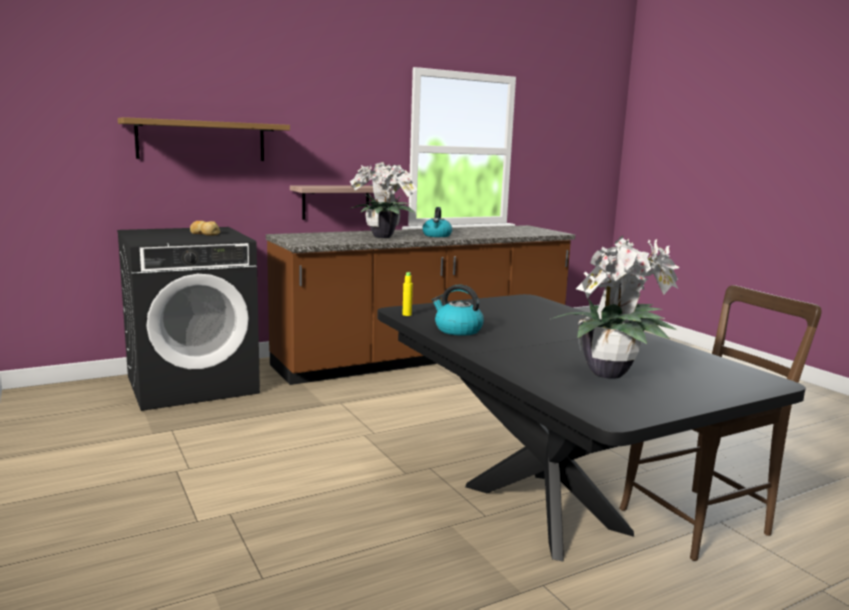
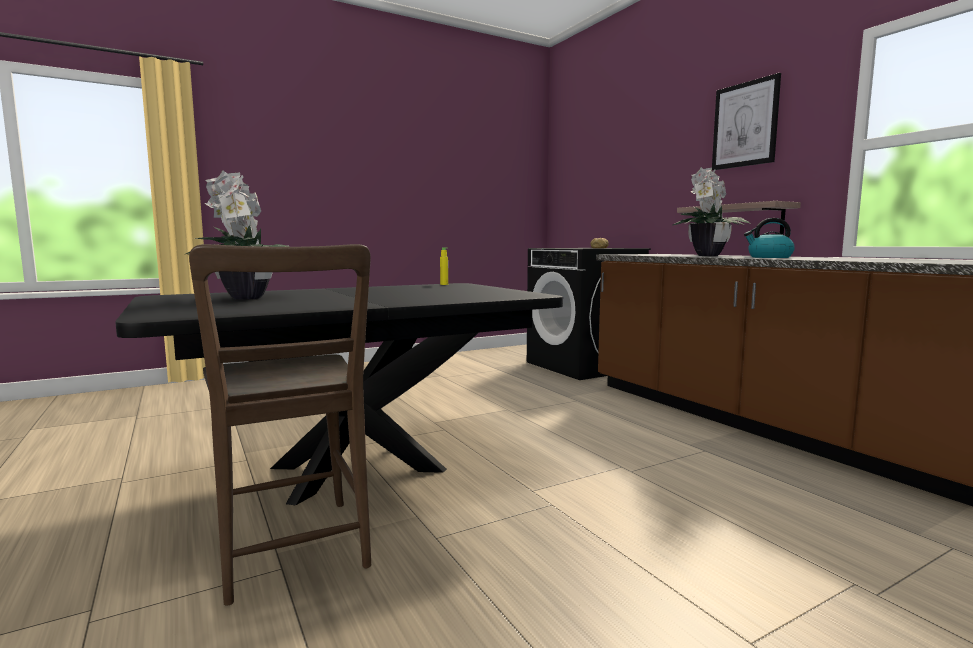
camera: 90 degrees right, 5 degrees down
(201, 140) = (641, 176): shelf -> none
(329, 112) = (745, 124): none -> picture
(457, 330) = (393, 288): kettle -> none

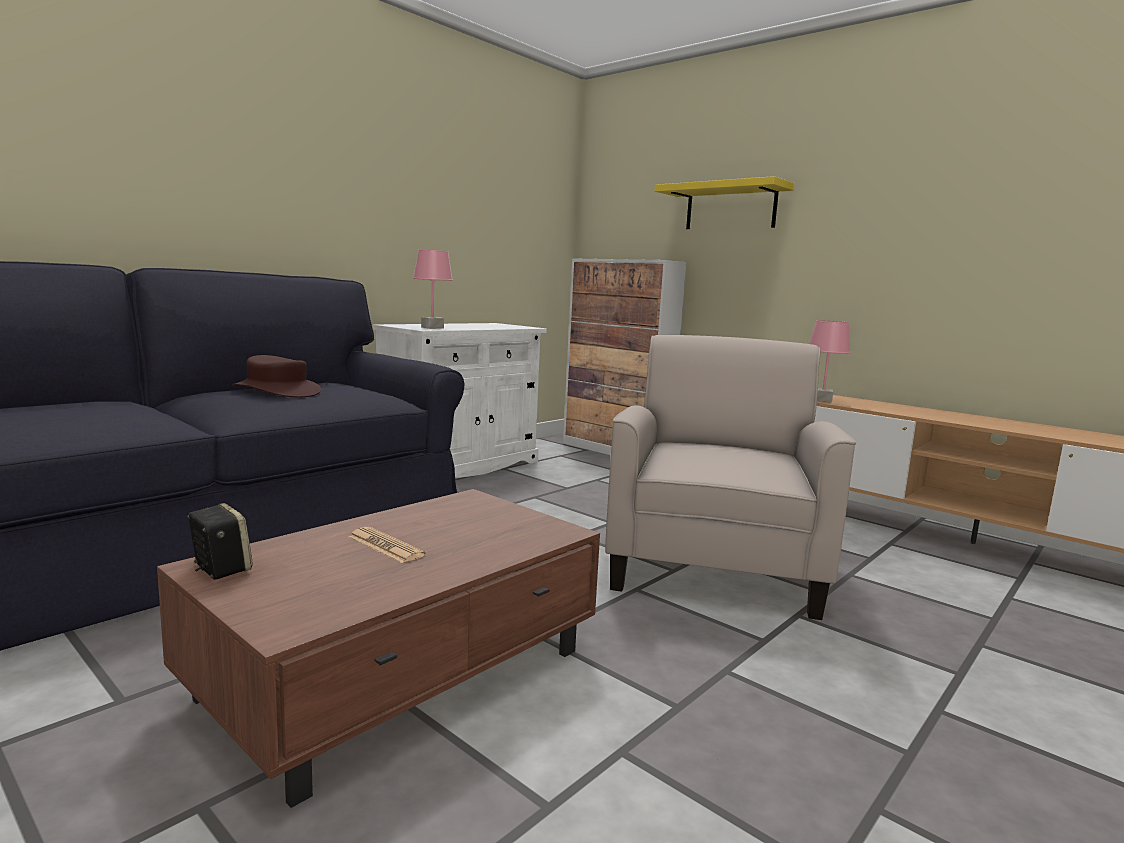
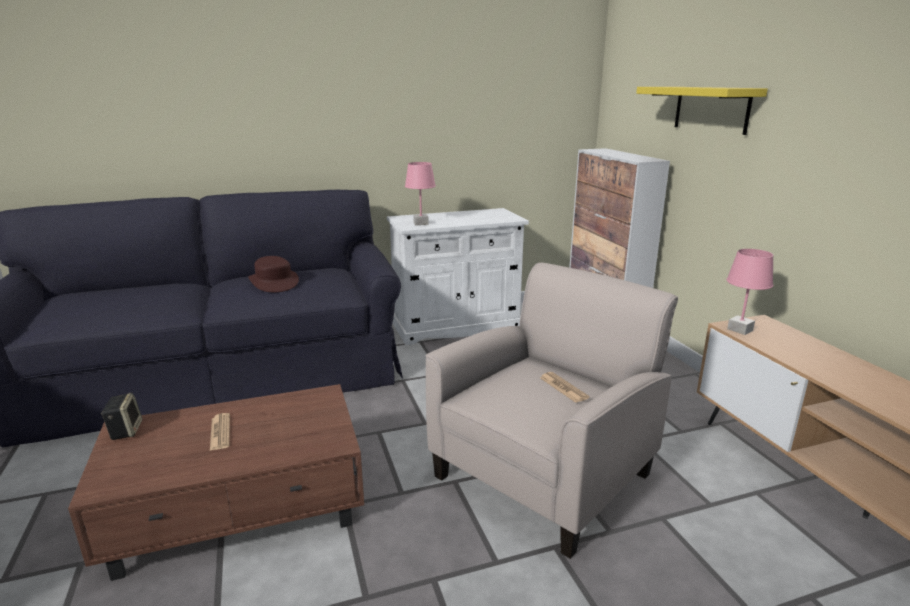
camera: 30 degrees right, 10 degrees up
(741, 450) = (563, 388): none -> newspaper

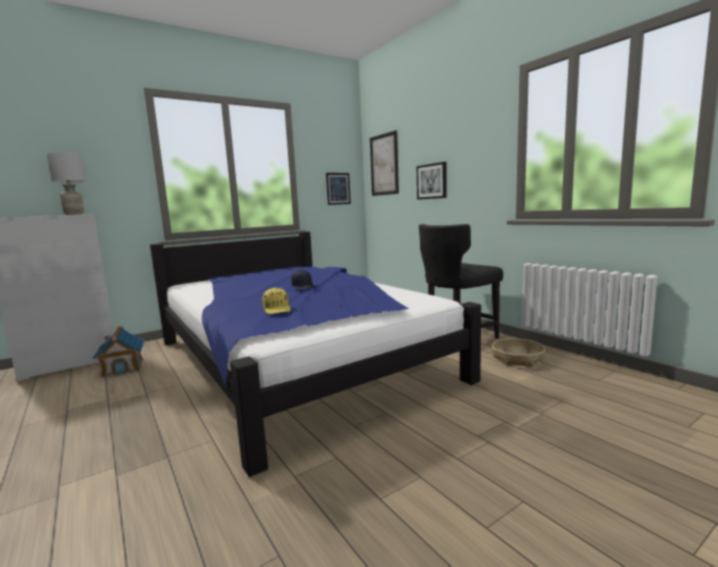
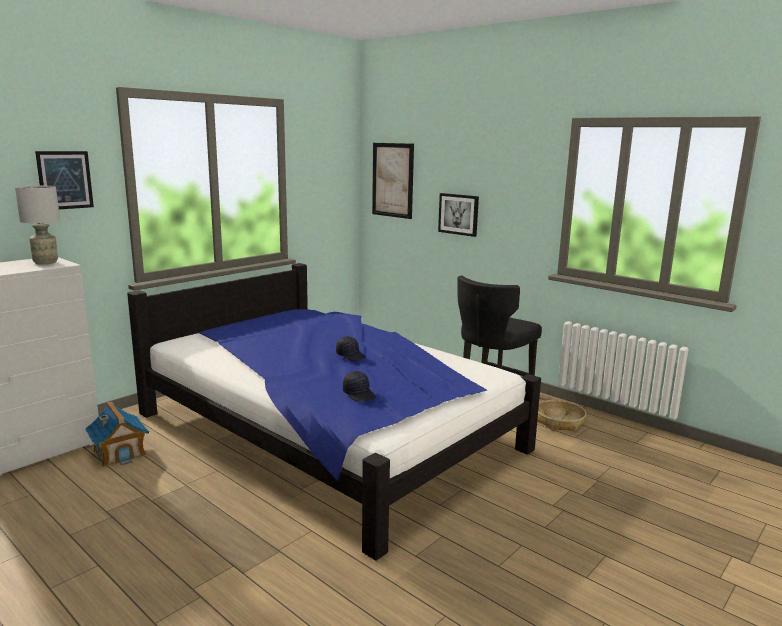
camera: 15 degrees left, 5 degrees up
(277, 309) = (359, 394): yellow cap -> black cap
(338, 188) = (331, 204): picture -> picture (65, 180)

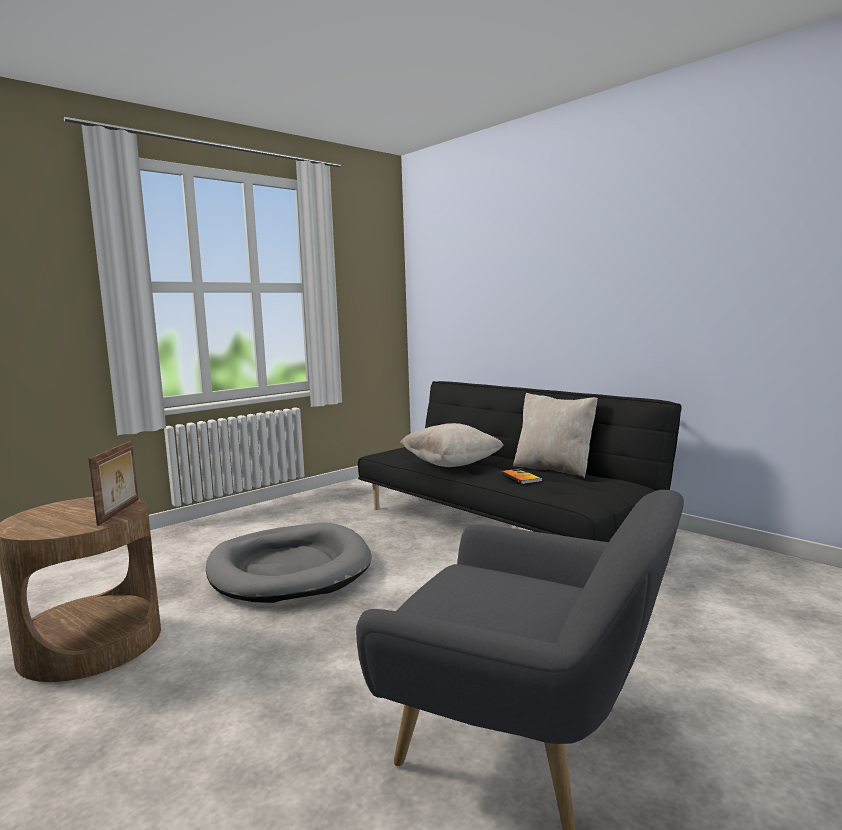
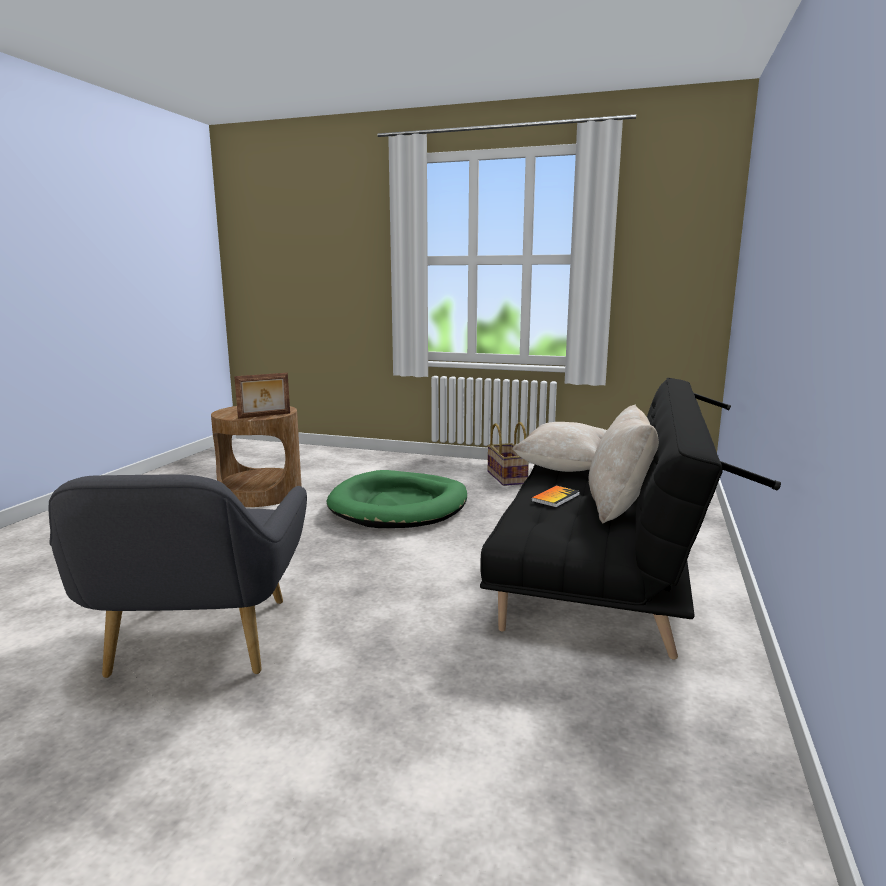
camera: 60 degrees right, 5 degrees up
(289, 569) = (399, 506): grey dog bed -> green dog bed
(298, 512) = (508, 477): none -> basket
::::
=== How to complete this task ===
Each line between the one holding "(329, 112) = (745, 124): none -> picture" and the one holding "camera: 60 degrees right, 5 degrees up", inclusive, should be copied exactly as it appears above, and pictures should be omitted.

=== Answer space ===
(329, 112) = (745, 124): none -> picture
(457, 330) = (393, 288): kettle -> none

camera: 30 degrees right, 10 degrees up
(741, 450) = (563, 388): none -> newspaper

camera: 15 degrees left, 5 degrees up
(277, 309) = (359, 394): yellow cap -> black cap
(338, 188) = (331, 204): picture -> picture (65, 180)

camera: 60 degrees right, 5 degrees up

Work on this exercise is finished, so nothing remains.